Skipping each picture, output the entries exactly as they stand below.

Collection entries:
* * * * *
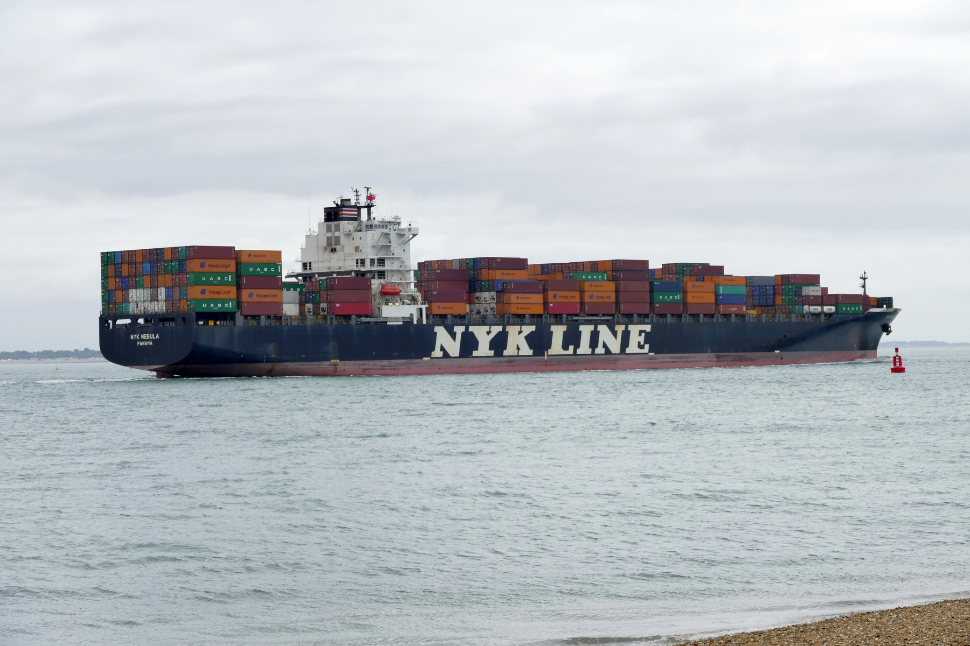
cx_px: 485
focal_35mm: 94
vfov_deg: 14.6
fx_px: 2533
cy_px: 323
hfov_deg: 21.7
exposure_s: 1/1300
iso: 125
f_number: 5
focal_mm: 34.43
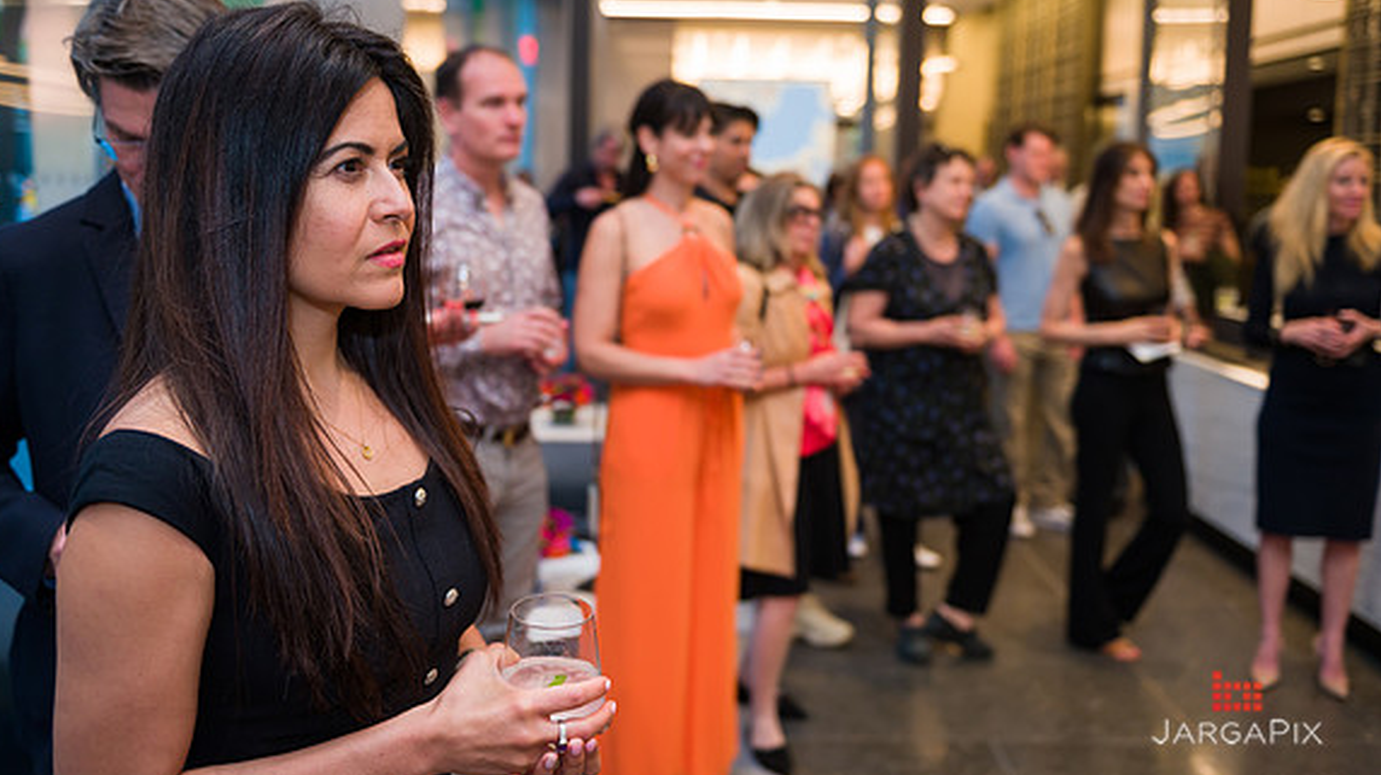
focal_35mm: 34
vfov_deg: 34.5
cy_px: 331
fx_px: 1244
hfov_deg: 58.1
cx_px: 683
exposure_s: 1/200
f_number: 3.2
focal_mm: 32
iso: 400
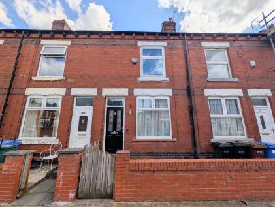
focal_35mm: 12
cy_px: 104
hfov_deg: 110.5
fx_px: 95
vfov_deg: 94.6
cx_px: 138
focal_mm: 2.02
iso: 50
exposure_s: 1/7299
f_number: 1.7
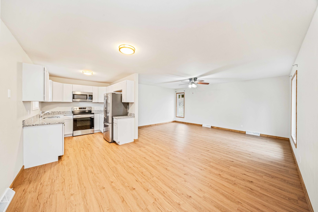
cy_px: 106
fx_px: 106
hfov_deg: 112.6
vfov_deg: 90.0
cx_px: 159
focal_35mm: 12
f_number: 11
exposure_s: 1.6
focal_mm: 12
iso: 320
* * * * *
*Output of the exercise*
cx_px: 485
focal_35mm: 94
vfov_deg: 14.6
fx_px: 2533
cy_px: 323
hfov_deg: 21.7
exposure_s: 1/1300
iso: 125
f_number: 5
focal_mm: 34.43
focal_35mm: 34
vfov_deg: 34.5
cy_px: 331
fx_px: 1244
hfov_deg: 58.1
cx_px: 683
exposure_s: 1/200
f_number: 3.2
focal_mm: 32
iso: 400
focal_35mm: 12
cy_px: 104
hfov_deg: 110.5
fx_px: 95
vfov_deg: 94.6
cx_px: 138
focal_mm: 2.02
iso: 50
exposure_s: 1/7299
f_number: 1.7
cy_px: 106
fx_px: 106
hfov_deg: 112.6
vfov_deg: 90.0
cx_px: 159
focal_35mm: 12
f_number: 11
exposure_s: 1.6
focal_mm: 12
iso: 320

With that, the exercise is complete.